Hablar por el chat de Gmail o dejar mensajitos en Facebook es cosa de locos, pero a veces no queda más remedio que aceptar que los panas adquirieron la cara de la pantalla de la computadora. Es eso o despedirse para siempre de esas personas con las que compartiste rones, trasnochos, cuentos y peligros.

Menos mal que la vida sigue su curso.

Voy solo en el carro, oigo a Lee Morgan, tarareo partes de su música y, de pronto, comienzo a hablar en voz alta sobre que a Lee Morgan lo mató su mujer en un bar. Me digo a mí mismo (con todo y pleonasmo) que esa dama estaba loca y que cómo es posible que esas cosas ocurran… De inmediato digo que ocurren todos los días, que cualquier persona, por inocente que parezca, puede volverse loco… En ese instante señalo a una jeva que cruza una esquina. La miro y sigo con mi monólogo a lo Molly Bloom.

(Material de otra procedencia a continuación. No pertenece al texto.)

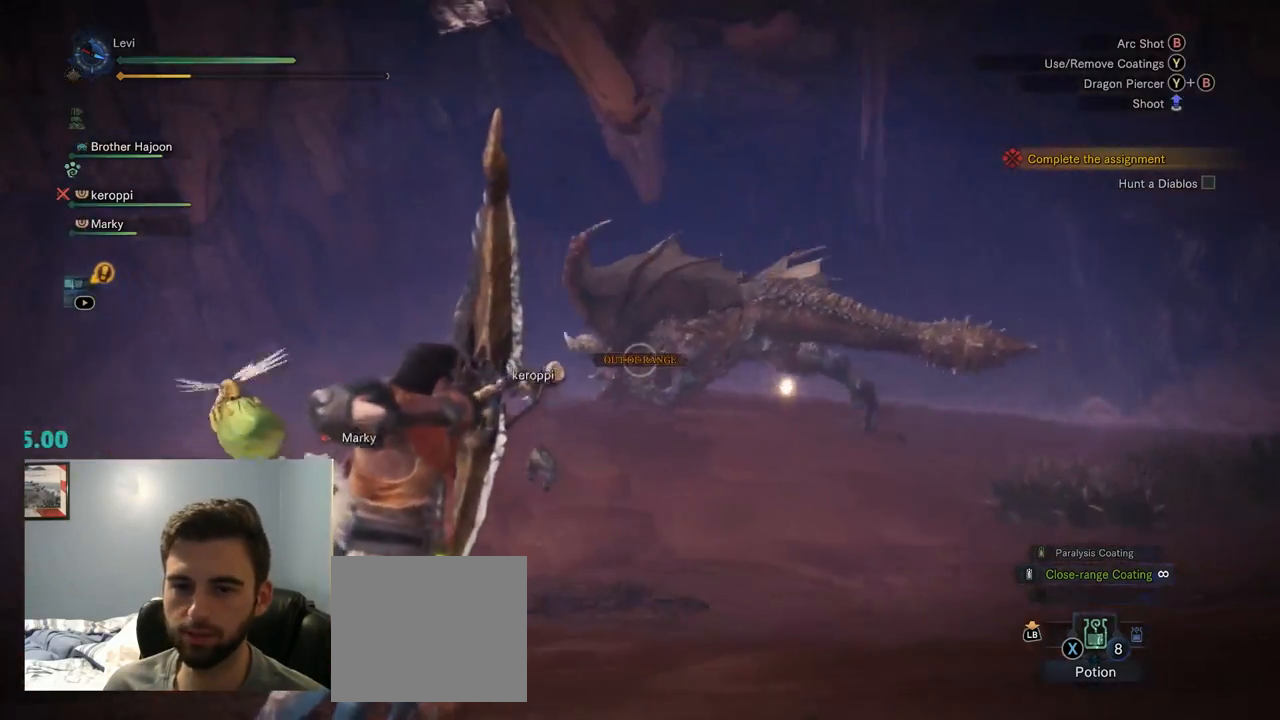
{"buttons": [], "left_stick": "up", "right_stick": "center"}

Claro, el loco soy yo que voy en el carro hablando solo y reflexionando en vivo y directo sobre la música y sobre lo que veo a través de las ventanas. Ahí es donde me pregunto si uno hablaría solo si tuviera cerca a los panas o a alguien divertido con quién hablar. Seguramente no. Lo más probable es que el comentario sobre la loca que mató a Lee Morgan despierte una larga disertación sobre humo, jazz y mujeres celosas.

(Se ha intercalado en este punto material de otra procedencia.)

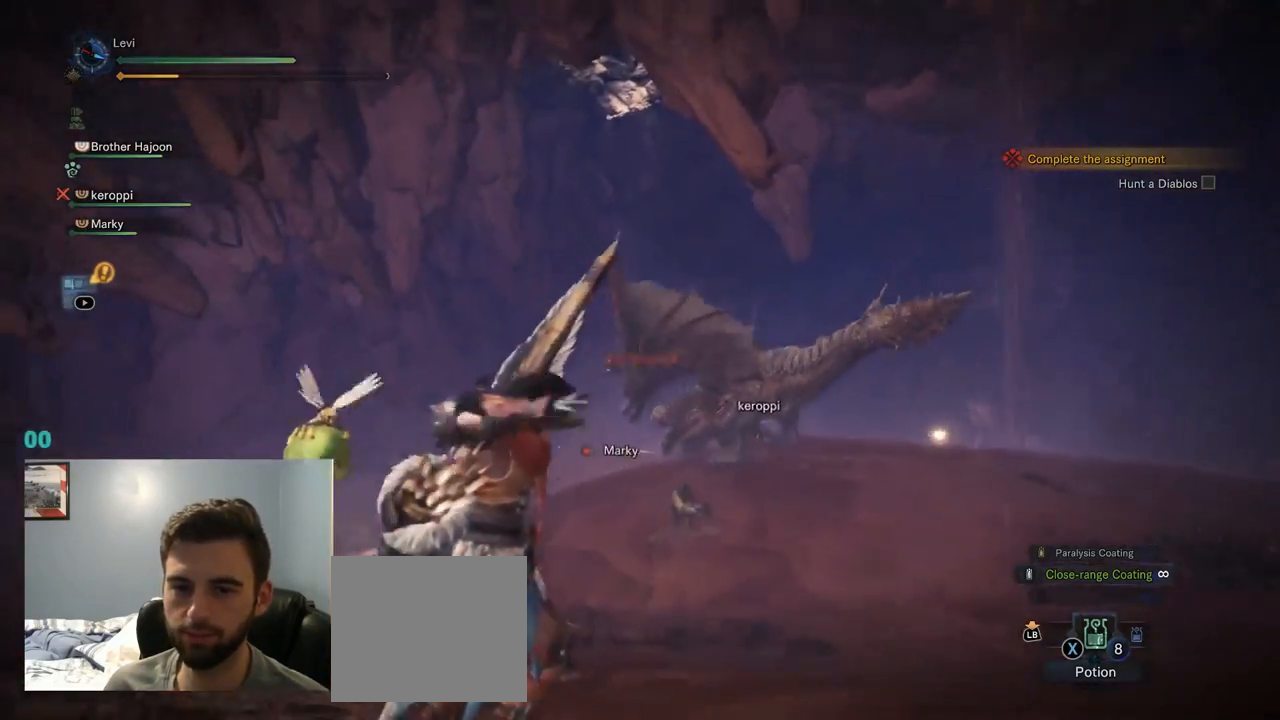
{"buttons": [], "left_stick": "up", "right_stick": "center", "events": []}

Lo malo de acostumbrarte a hablar solo es que comienzas a creer que el mundo es como te lo imaginas, lo cual es el primer paso para embrutecer sin remedio.

Los que hablamos solos tendemos a desarrollar una lógica propia que puede tornarse obsesiva. Quienes hayan recorrido el mundo a bordo de innumerables taxis, habrán notado que a muchos taxistas les encanta narrar el camino y hablar del hueco en el asfalto cuando ven el hueco en el asfalto o del perro abombado cuando ven al perro abombado en la cuneta. En otras palabras: a falta de una amena conversación con el pasajero, bueno es charlar con la carretera. Si eso no se acerca a un comportamiento extraño, digan ustedes a qué se acerca.

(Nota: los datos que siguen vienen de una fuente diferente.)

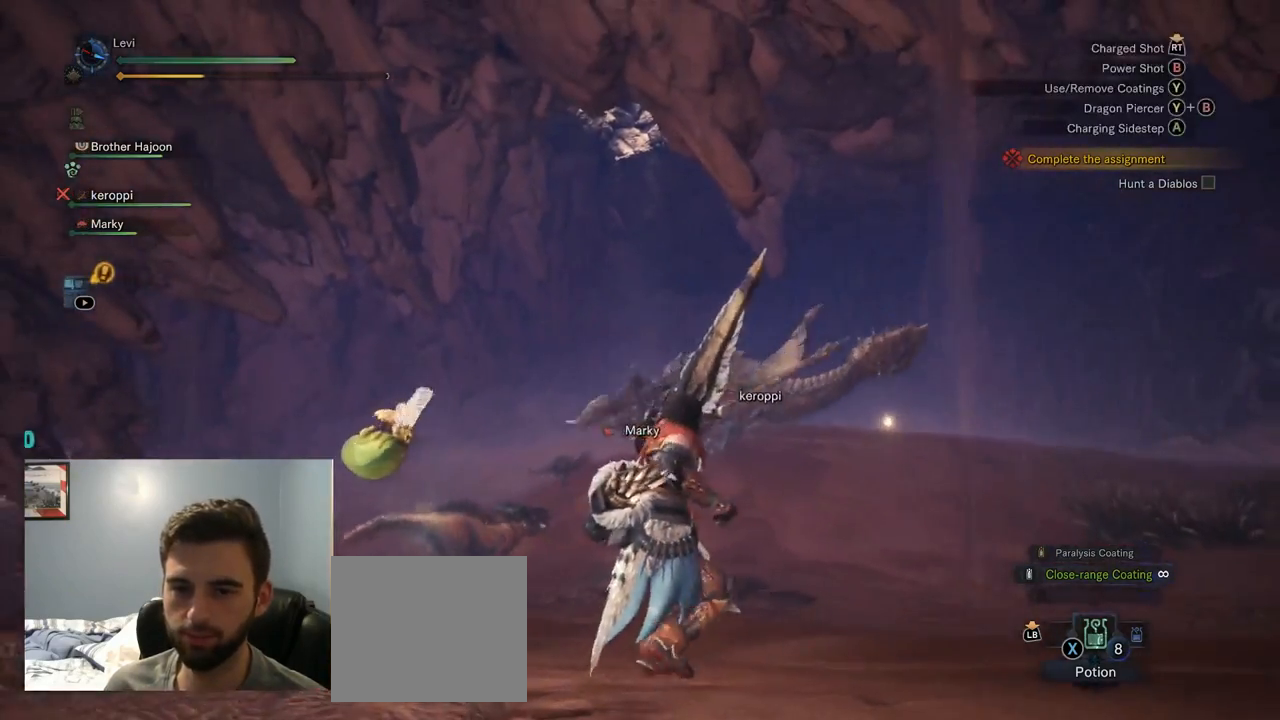
{"buttons": [], "left_stick": "up", "right_stick": "center", "events": []}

La ausencia de interlocutores puede ser terrible para un hombre.

Aquello que nos gusta, nos da vida y aquello que nos gusta vive en la medida en que lo conversamos con los carnales. Sin panas aquello que nos gusta se queda en nosotros, se pasma y hasta se vuelve en contra nuestra. ¿Cuántos no dirán, cuando me ven, que por ahí viene el loco que habla solo? Menos mal que no soy taxista.

De nada valen los lamentos. Los amigos que se fueron, se fueron y ya. Ojalá que les vaya bien y que nos ayuden a contradecir esa máxima lapidaria que dice que la amistad es más frágil que la vida.

Bueno, dejemos el tono elegíaco porque no se ha muerto nadie.

Las dos o tres veces que he cruzado océanos y me he quedado en las casas de mis amigos, he vivido la felicidad de poder andar sin zapatos, de pedir comida china y de tomar cerveza echado en sus sofás. He conocido a sus nuevos amigos, me he muerto de la risa discutiendo peperas, he disimulado una que otra lágrima y, en síntesis, he sido feliz porque en cada una de esas visitas, mis amigos y yo hemos renovado los votos del afecto y del cariño que son los que mantienen viva a la amistad a pesar de las distancias y de las fronteras.

Así deben ser las cosas. A los panas hay que cuidarlos del olvido.

1 comentario:

Cinzia Ricciuti dijo...

Hola Roberto, aquí te dejo un poema, lo leí ayer por primera vez y ahora leo este texto tuyo.
Un abrazo.

CUANDO TODOS SE VAYAN
de Jorge Teillier

Cuando todos se vayan a otros planetas
yo quedaré en la ciudad abandonada
bebiendo un último vaso de cerveza,
y luego volveré al pueblo donde siempre regreso
como el borracho a la taberna
y el niño a cabalgar
en el balancín roto.
Y en el pueblo no tendré nada que hacer,
sino echarme luciérnagas a los bolsillos
o caminar a orillas de rieles oxidados
o sentarme en el roído mostrador de un almacén
para hablar con antiguos compañeros de escuela.

Como una araña que recorre
los mismos hilos de su red
caminaré sin prisa por las calles
invadidas de malezas
mirando los palomares
que se vienen abajo,
hasta llegar a mi casa
donde me encerraré a escuchar
discos de un cantante de 1930
sin cuidarme jamás de mirar
los caminos infinitos
trazados por los cohetes en el espacio.